Beginning of the year, while performing a migration from a Documentum 7.3 environment on VM to Documentum 16.4 on Kubernetes, a customer had an issue where their custom facets weren’t showing up on D2 after a full reindex. At the end of the migration, since xPlore has been upgraded as well (from xPlore 1.5 to 16.4, from VM to K8s), then a full reindex has been executed so that all the documents are indexed. In this case, it was several millions of documents that were indexed and it took a few days. Unfortunately, at the end of the full reindex, the customer saw that the facets weren’t working…
Why is that exactly? Well, while configuring custom facets, you will need to add subpath configuration for the facet computing and that is a schema change inside the index. Each and every schema change requires at the very least an online rebuild of the index so that the change of the schema is propagated into each and every node of the index. Unless you are doing this online rebuild, the xPlore index schema will NOT be refreshed and the indexing of documents will therefore use the old schema. In case you are wondering what is the “online rebuild” I’m talking about, it’s the action behind the button “Rebuild Index” that you can find in the Dsearch Admin UI under “Home >> Data Management >> <DOMAIN_NAME> (usually Repo name) >> <COLLECTION_NAME> (e.g.: default or Node1_CPS1 or Node4_CPS2 …)“:
This action will not index any new content, it will however create a new index based on the refreshed schema and then copy all the nodes from the current index to the new one. At the end, it will replace the current index with the new one and this can be done online without downtime. This button was initially present for both Data collections (where your documents are) as well as ApplicationInfo collections (ACLs, Groups). However in recent versions of xPlore (at least since 16.4), the feature has been removed for the ApplicationInfo collections.

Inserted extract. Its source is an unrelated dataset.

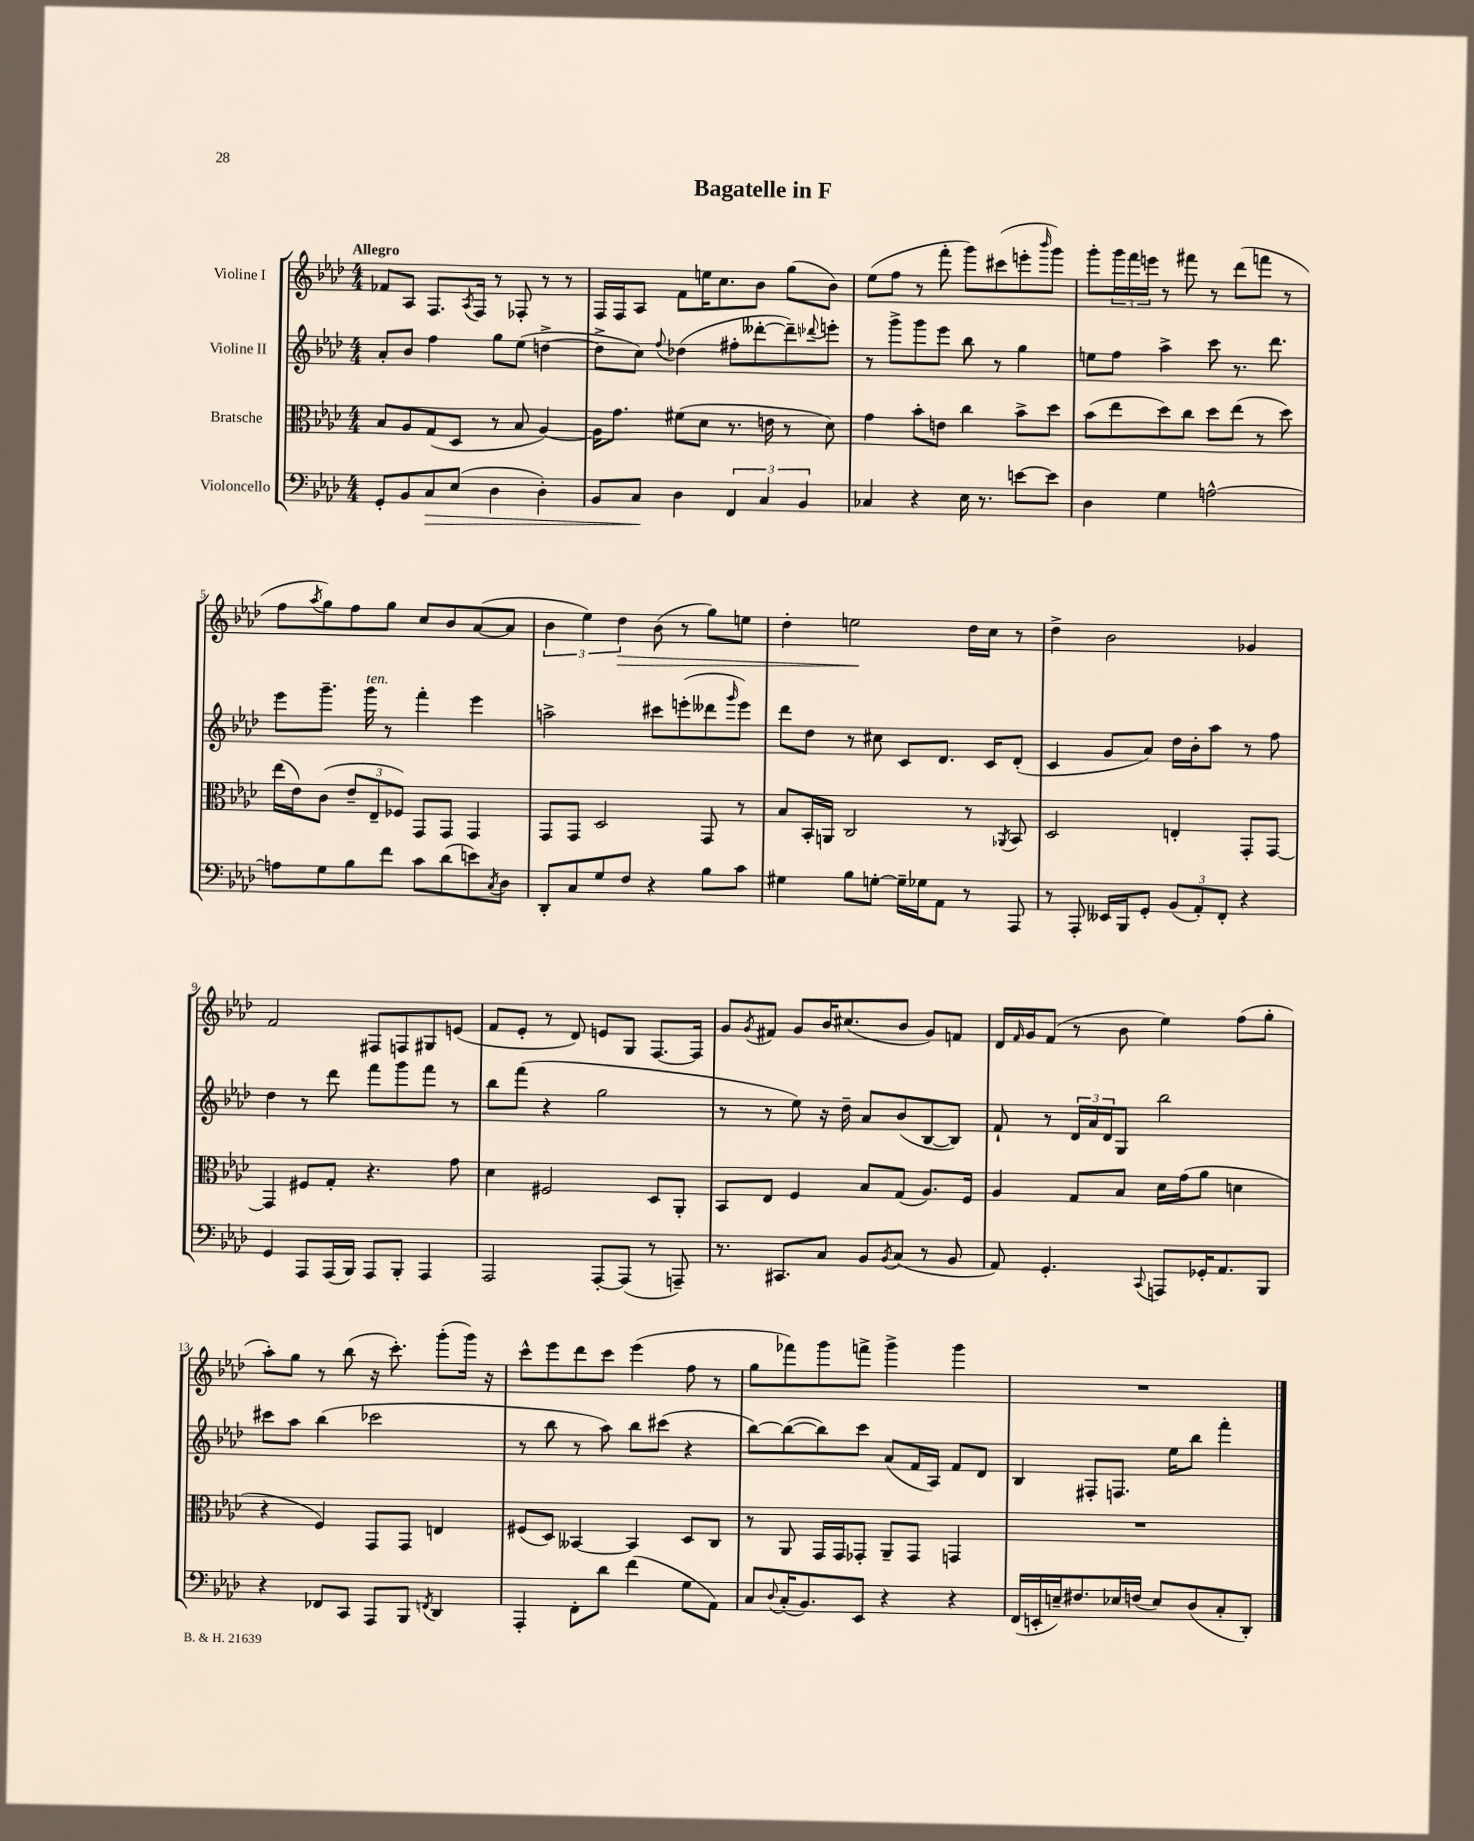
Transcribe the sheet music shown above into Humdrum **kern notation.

So, what is the minimum required to configure custom facets? The answer is that it depends… :). Here are some examples:
- If the xPlore has never been started, the index doesn’t exist yet and therefore configuring the facets inside the indexserverconfig.xml file would take effect immediately at the first startup. In this case, an online rebuild wouldn’t even be needed. However, it might not always be easy to modify the indexserverconfig.xml file before xPlore even starts; it depends on how you are deploying the components…
- If the xPlore has been started at least once but indexing hasn’t started yet (0 content inside the Data collections), then you can just login to the Dsearch Admin UI and perform the online rebuild on the empty collections. This will be almost instantaneous so you will most probably not even see it happen though.

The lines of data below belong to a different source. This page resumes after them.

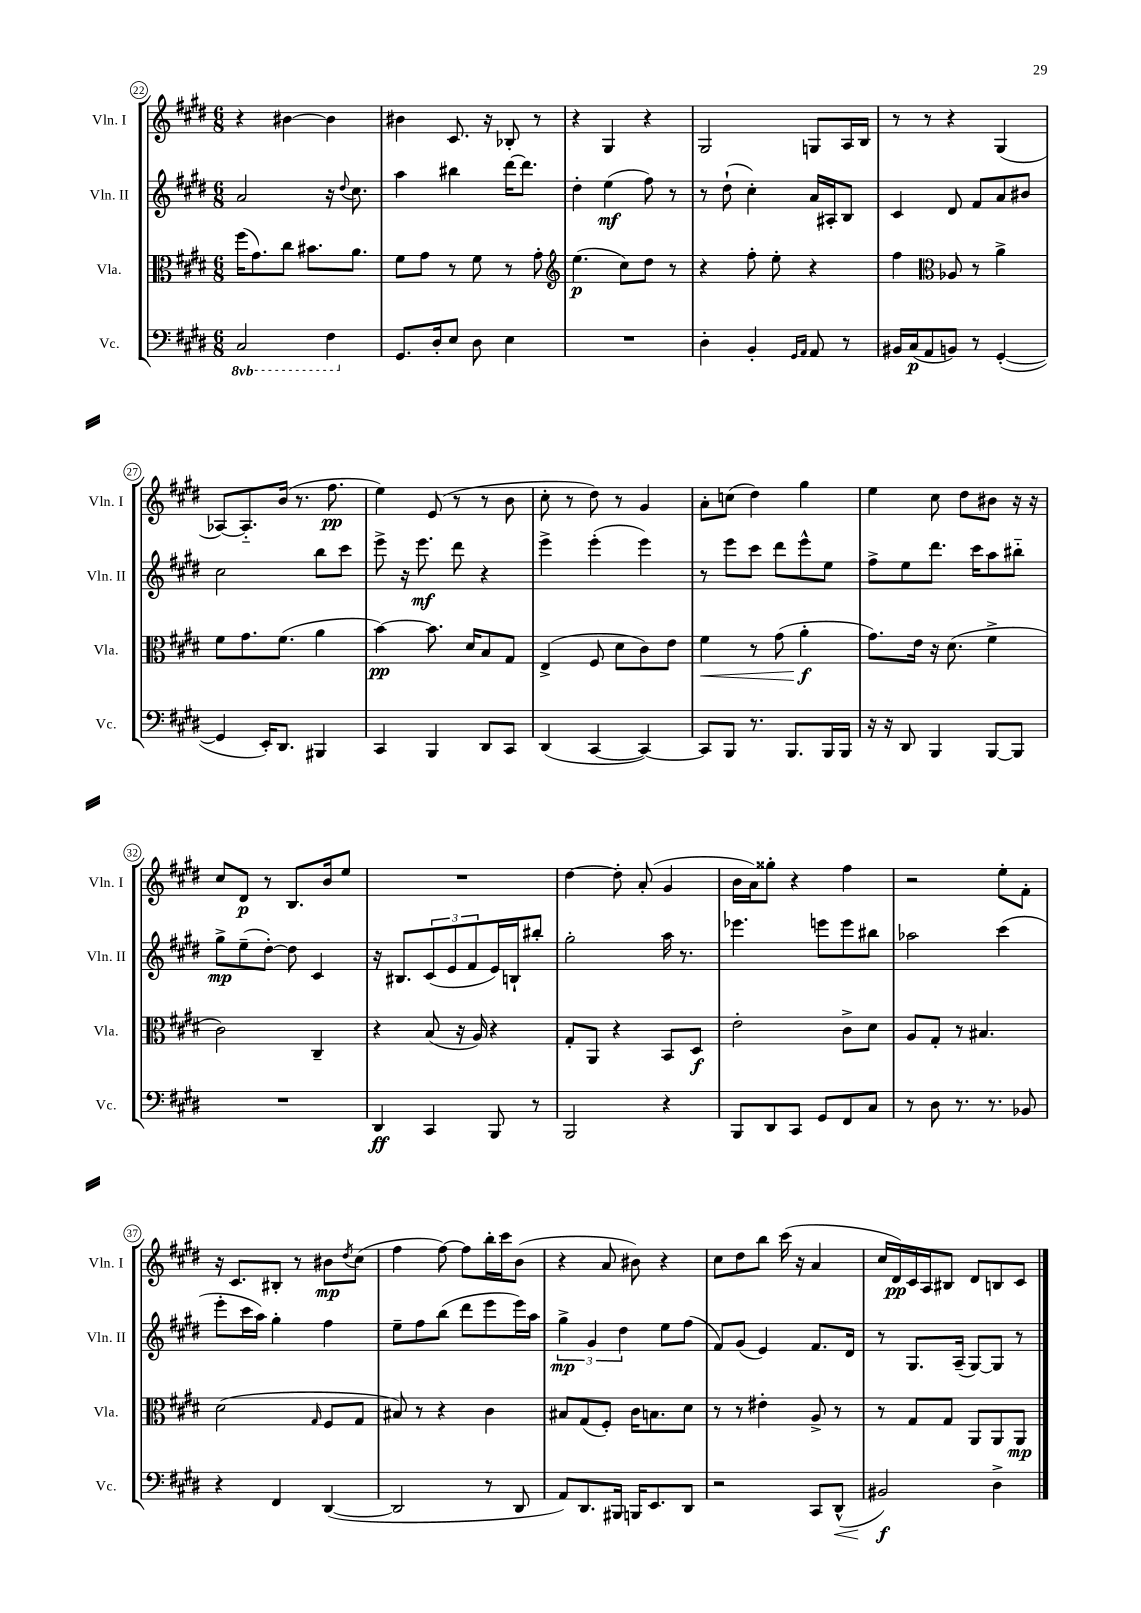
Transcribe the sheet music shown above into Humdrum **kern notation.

**kern	**dynam	**kern	**dynam	**kern	**dynam	**kern	**dynam
*part4	*part4	*part3	*part3	*part2	*part2	*part1	*part1
*staff4	*staff4	*staff3	*staff3	*staff2	*staff2	*staff1	*staff1
*I"Vc.	*	*I"Vla.	*	*I"Vln. II	*	*I"Vln. I	*
*I'Vc.	*	*I'Vla.	*	*I'Vln. II	*	*I'Vln. I	*
*clefF4	*	*clefC3	*	*clefG2	*	*clefG2	*
*k[f#c#g#d#]	*	*k[f#c#g#d#]	*	*k[f#c#g#d#]	*	*k[f#c#g#d#]	*
*M6/8	*	*M6/8	*	*M6/8	*	*M6/8	*
*8ba	*	*	*	*	*	*	*
=22	=22	=22	=22	=22	=22	=22	=22
2CC#/	.	(16ff#\KL	.	2a/	.	4r	.
.	.	8.g#\)	.	.	.	.	.
.	.	8cc#\J	.	.	.	[4b#X\	.
.	.	8.b#X\L	.	.	.	.	.
4FF#\	.	.	.	16r	.	4b#\]	.
.	.	.	.	8qqdd#/	.	.	.
.	.	8.a\J	.	8.cc#\	.	.	.
=23	=23	=23	=23	=23	=23	=23	=23
*X8ba	*	*	*	*	*	*	*
8.GG#/L	.	8f#\L	.	4aa\	.	4b#X\	.
.	.	8g#\J	.	.	.	.	.
16D#'/k	.	.	.	.	.	.	.
8E/J	.	8r	.	4bb#X\	.	8.c#/	.
8D#\	.	8f#\	.	.	.	.	.
.	.	.	.	.	.	16r	.
4E\	.	8r	.	[16ddd#\KL	.	8B-X'/	.
.	.	.	.	8.ddd#\J]	.	.	.
.	.	8g#'\	.	.	.	8r	.
=24	=24	=24	=24	=24	=24	=24	=24
*	*	*clefG2	*	*	*	*	*
2.r	.	(4.ee\	p	4dd#'\	.	4r	.
.	.	.	.	(4ee\	mf	4G#/	.
.	.	8cc#\L)	.	.	.	.	.
.	.	8dd#\J	.	8ff#\)	.	4r	.
.	.	8r	.	8r	.	.	.
=25	=25	=25	=25	=25	=25	=25	=25
4D#'\	.	4r	.	8r	.	2G#/	.
.	.	.	.	(8dd#`\	.	.	.
4BB'/	.	8ff#'\	.	4cc#'\)	.	.	.
.	.	8ee'\	.	.	.	.	.
16qqGG#/LL	.	.	.	.	.	.	.
16qqAA/JJ	.	.	.	.	.	.	.
8AA/	.	4r	.	16a/LL	.	8Gn/L	.
.	.	.	.	16A#X'/J	.	.	.
8r	.	.	.	8B/J	.	16A/L	.
.	.	.	.	.	.	16B/JJ	.
=26	=26	=26	=26	=26	=26	=26	=26
16BB#X/LL	.	4ff#\	.	4c#/	.	8r	.
(16C#/J	p	.	.	.	.	.	.
8AA/	.	.	.	.	.	8r	.
*	*	*clefC3	*	*	*	*	*
8BBn/J)	.	8A-X/	.	8d#/	.	4r	.
8r	.	8r	.	8f#/L	.	.	.
([4GG#'/	.	4a^\	.	8a/	.	(4G#/	.
.	.	.	.	8b#X/J	.	.	.
!!LO:LB:g=z
=27	=27	=27	=27	=27	=27	=27	=27
4GG#/]	.	8f#\L	.	2cc#\	.	[8A-X/L)	.
.	.	8.g#\	.	.	.	8.A-/]	.
16EE'/KL)	.	.	.	.	.	.	.
8.DD#/J	.	(8.f#\J	.	.	.	(16b/Jk	.
.	.	.	.	.	.	8.r	.
4BBB#X/	.	4a\	.	8bb\L	.	.	.
.	.	.	.	.	.	8.ff#\	pp
.	.	.	.	8ccc#\J	.	.	.
=28	=28	=28	=28	=28	=28	=28	=28
4CC#/	.	[4b\)	pp	8eee^\	.	4ee\)	.
.	.	.	.	16r	.	.	.
.	.	.	.	8.eee\	mf	.	.
4BBB/	.	8.b\]	.	.	.	(8e/	.
.	.	.	.	8ddd#\	.	8r	.
.	.	16d#/KL	.	.	.	.	.
8DD#/L	.	8B/	.	4r	.	8r	.
8CC#/J	.	8G#/J	.	.	.	8b\	.
=29	=29	=29	=29	=29	=29	=29	=29
(4DD#/	.	(4E^/	.	4eee^\	.	8cc#'\	.
.	.	.	.	.	.	8r	.
[4CC#/	.	8F#/	.	(4eee'\	.	8dd#\)	.
.	.	8d#\L	.	.	.	8r	.
4CC#/_)	.	8c#\)	.	4eee\)	.	4g#/	.
.	.	8e\J	.	.	.	.	.
=30	=30	=30	=30	=30	=30	=30	=30
!	!	!	!LO:HP:b	!	!	!	!
8CC#/L]	.	4f#\	<	8r	.	8a'\L	.
8BBB/J	.	.	.	8eee\L	.	(8ccn\J	.
8.r	.	8r	.	8ccc#\J	.	4dd#\)	.
.	.	(8g#\	.	8ddd#\L	.	.	.
8.BBB/L	.	.	.	.	.	.	.
.	.	4a'\	f	8eee^^\	.	4gg#\	.
16BBB/L	.	.	.	8ee\J	.	.	.
16BBB/JJ	.	.	.	.	.	.	.
.	.	.	[	.	.	.	.
=31	=31	=31	=31	=31	=31	=31	=31
16r	.	8.g#\L)	.	8ff#^\L	.	4ee\	.
16r	.	.	.	.	.	.	.
8DD#/	.	.	.	8ee\	.	.	.
.	.	16e\Jk	.	.	.	.	.
4BBB/	.	16r	.	8.ddd#\J	.	8cc#\	.
.	.	(8.d#\	.	.	.	.	.
.	.	.	.	.	.	8dd#\L	.
.	.	.	.	16ccc#\KL	.	.	.
[8BBB/L	.	4f#^\	.	8aa\	.	8b#X\J	.
8BBB/J]	.	.	.	8bb#X\J	.	16r	.
.	.	.	.	.	.	16r	.
!!LO:LB:g=z
=32	=32	=32	=32	=32	=32	=32	=32
2.r	.	2c#\)	.	8gg#^\L	mp	8cc#/L	.
.	.	.	.	(8ee~\	.	8d#/J	p
.	.	.	.	[8dd#'\J)	.	8r	.
.	.	.	.	8dd#\]	.	8.B/L	.
.	.	4C#~/	.	4c#/	.	.	.
.	.	.	.	.	.	16b/k	.
.	.	.	.	.	.	8ee/J	.
=33	=33	=33	=33	=33	=33	=33	=33
4DD#/	ff	4r	.	16r	.	2.r	.
.	.	.	.	8.B#X/L	.	.	.
4CC#/	.	(8B/	.	(12c#/	.	.	.
.	.	.	.	12e/	.	.	.
.	.	16r	.	.	.	.	.
.	.	.	.	12f#/	.	.	.
.	.	16A/)	.	.	.	.	.
8BBB/	.	4r	.	16e/L)	.	.	.
.	.	.	.	16Bn`/J	.	.	.
8r	.	.	.	8bb#X'/J	.	.	.
=34	=34	=34	=34	=34	=34	=34	=34
2BBB/	.	8G#'/L	.	2gg#'\	.	[4dd#\	.
.	.	8AA/J	.	.	.	.	.
.	.	4r	.	.	.	8dd#'\]	.
.	.	.	.	.	.	(8a'/	.
4r	.	8BB/L	.	16aa\	.	4g#/	.
.	.	.	.	8.r	.	.	.
.	.	8D#/J	f	.	.	.	.
=35	=35	=35	=35	=35	=35	=35	=35
8BBB/L	.	2e'\	.	4.eee-X\	.	16b\LL	.
.	.	.	.	.	.	16a\J)	.
8DD#/	.	.	.	.	.	8gg##X'\J	.
8CC#/J	.	.	.	.	.	4r	.
8GG#/L	.	.	.	8eeen\L	.	.	.
8FF#/	.	8c#^\L	.	8eee\	.	4ff#\	.
8C#/J	.	8d#\J	.	8bb#X\J	.	.	.
=36	=36	=36	=36	=36	=36	=36	=36
8r	.	8A/L	.	2aa-X\	.	2r	.
8D#\	.	8G#'/J	.	.	.	.	.
8.r	.	8r	.	.	.	.	.
.	.	4.B#X/	.	.	.	.	.
8.r	.	.	.	.	.	.	.
.	.	.	.	(4ccc#\	.	8ee'\L	.
8BB-X/	.	.	.	.	.	8f#'\J	.
!!LO:LB:g=z
=37	=37	=37	=37	=37	=37	=37	=37
4r	.	(2d#\	.	8eee'\L	.	16r	.
.	.	.	.	.	.	8.c#/L	.
.	.	.	.	16ccc#\L	.	.	.
.	.	.	.	16aa\JJ)	.	.	.
4FF#/	.	.	.	4gg#'\	.	8B#X'/J	.
.	.	.	.	.	.	8r	.
.	.	16qqG#/	.	.	.	.	.
([4DD#/	.	8F#/L	.	4ff#\	.	8b#X\L	mp
.	.	.	.	.	.	8qdd#/	.
.	.	8G#/J	.	.	.	(8cc#\J	.
=38	=38	=38	=38	=38	=38	=38	=38
2DD#/]	.	8B#X/)	.	8ee~\L	.	4ff#\	.
.	.	8r	.	8ff#\	.	.	.
.	.	4r	.	(8bb\J	.	[8ff#\)	.
.	.	.	.	8ddd#\L	.	8ff#\L]	.
8r	.	4c#\	.	8eee\	.	16bb'\L	.
.	.	.	.	.	.	16ccc#\J	.
8DD#/	.	.	.	16eee\L)	.	(8b\J	.
.	.	.	.	16aa\JJ	.	.	.
=39	=39	=39	=39	=39	=39	=39	=39
8AA/L)	.	8B#X/L	.	6gg#^\	mp	4r	.
8.DD#/	.	(8G#/	.	.	.	.	.
.	.	.	.	6g#/	.	.	.
.	.	8F#'/J)	.	.	.	8a/	.
16BBB#X/Jk	.	.	.	.	.	.	.
.	.	.	.	6dd#\	.	.	.
16BBBn/KL	.	16c#\KL	.	.	.	8b#X\)	.
8.EE/	.	8.Bn\	.	.	.	.	.
.	.	.	.	8ee\L	.	4r	.
8DD#/J	.	8d#\J	.	(8ff#\J	.	.	.
=40	=40	=40	=40	=40	=40	=40	=40
2r	.	8r	.	8f#/L)	.	8cc#\L	.
.	.	8r	.	(8g#/J	.	8dd#\	.
.	.	4e#X'\	.	4e/)	.	8bb\J	.
.	.	.	.	.	.	(16ccc#\	.
.	.	.	.	.	.	16r	.
8CC#/L	.	8A^/	.	8.f#/L	.	4a/	.
!	!LO:HP:b	!	!	!	!	!	!
(8DD#^^/J	<	8r	.	.	.	.	.
.	.	.	.	16d#/Jk	.	.	.
=41	=41	=41	=41	=41	=41	=41	=41
2BB#X/)	f	8r	.	8r	.	16cc#/LL	.
.	.	.	.	.	.	16d#/)	pp
.	.	8G#/L	.	8.G#/L	.	16c#/	.
.	.	.	.	.	.	16A/J	.
.	.	8G#/J	.	.	.	8B#X/J	.
.	.	.	.	(16A~/Jk	.	.	.
.	.	8AA/L	.	[8G#/L)	.	8d#/L	.
4D#^\	[	8AA/	.	8G#/J]	.	8Bn/	.
.	.	8AA/J	mp	8r	.	8c#/J	.
==	==	==	==	==	==	==	==
*-	*-	*-	*-	*-	*-	*-	*-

- If this is a new environment, then make sure the IndexAgent is started in normal mode after that so that it will process incoming indexing requests and that’s it
- If this is an existing environment, then you will need to execute a full reindex operation using your preferred choice (IndexAgent full reindex action, through some select queries, through the ids.txt)
- If the xPlore has been started at least once and the indexing has been completed, then you will need to perform the online rebuild as well. However, this time, it will take probably quite some time because as I mentioned earlier, it needs to copy all the indexed nodes to a new index. This process is normally faster than a full reindex because it’s only xPlore internal communications, because it only duplicates the existing index (and applied schema change) and because there is no exchange with the Content Server. Once the online rebuild has been performed, then the facets should be available.
Even if an online rebuild is faster than a full reindex, based on the size of the index, it might still take from hours to days to complete. It is therefore quite important to plan this properly in advance in case of migration or upgrade so that you can start with an online rebuild on an empty index (therefore instantaneously done) and then perform the needed full reindex after, instead of the opposite. This might save you several days of pain with your users and considerably reduce the load on the Dsearch/CPS.
This behavior wasn’t really well documented before. I had some exchange with OpenText on this topic and they created the KB15765485 based on these exchanges and also based on what is described in this blog. I’m not sure if that is really better now but at least there is a little bit more information.